# Given scalars $\alpha, \beta, \gamma \in \mathbb{F},$ prove that the following matrix is not invertible

Question:

Given scalars $\alpha, \beta, \gamma \in \mathbb{F},$ prove that the following matrix is not invertible: $$\begin{bmatrix} sin^2(\alpha) & sin^2(\beta) & sin^2(\gamma) \\ cos^2(\alpha) & cos^2(\beta) & cos^2(\gamma) \\ 1 & 1 & 1 \\ \end{bmatrix}$$

My Steps: I calculated the determinant which resulted in: $$sin^2(\alpha) \cdot (cos^2(\beta)-cos^2(\gamma))-sin^2(\beta) \cdot (cos^2(\alpha)-cos^2(\gamma))+sin^2(\gamma) \cdot (cos^2(\alpha) - cos^2(\gamma)$$ Since each term when distributed will contain a $sin^2 \cdot cos^2$ pair, it follows that values for $\alpha = \beta =\gamma = 0 + \frac{\pi}{2} \cdot k$ will result in a determinant that is equal to zero meaning that the matrix is not invertible.

However, if $\alpha, \beta, \gamma$ do not equal some variation of $0 + \frac{\pi}{2} \cdot k$, it seems that the determinant would not be equal to zero making the matrix not invertible for only a handful of special cases.
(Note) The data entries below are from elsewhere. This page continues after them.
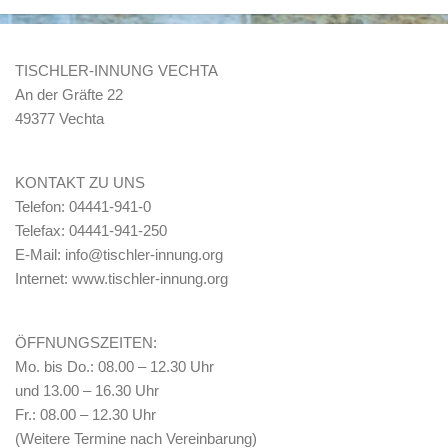
TISCHLER-INNUNG VECHTA
An der Gräfte 22
49377 Vechta
KONTAKT ZU UNS
Telefon: 04441-941-0
Telefax: 04441-941-250
E-Mail: info@tischler-innung.org
Internet: www.tischler-innung.org
ÖFFNUNGSZEITEN:
Mo. bis Do.: 08.00 – 12.30 Uhr
und 13.00 – 16.30 Uhr
Fr.: 08.00 – 12.30 Uhr
(Weitere Termine nach Vereinbarung)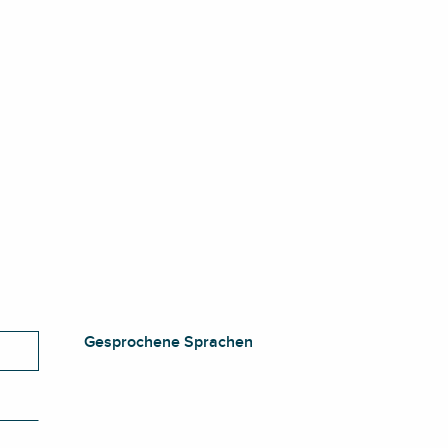
Gesprochene Sprachen
Gesprochene Sprachen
• How general is $\mathbb{F}$ when you can take sine and cosine of its numbers? – Jeppe Stig Nielsen Nov 7 '17 at 22:21

Notice that $$\sin^2(\alpha)+\cos^2(\alpha)=\sin^2(\beta)+\cos^2(\beta)=\sin^2(\gamma)+\cos^2(\gamma)=1.$$ Therefore the third row is the sum of the other two (is a linear combination) Hence the rows of the matrix are linearly dependent. That implies that the matrix is not invertible.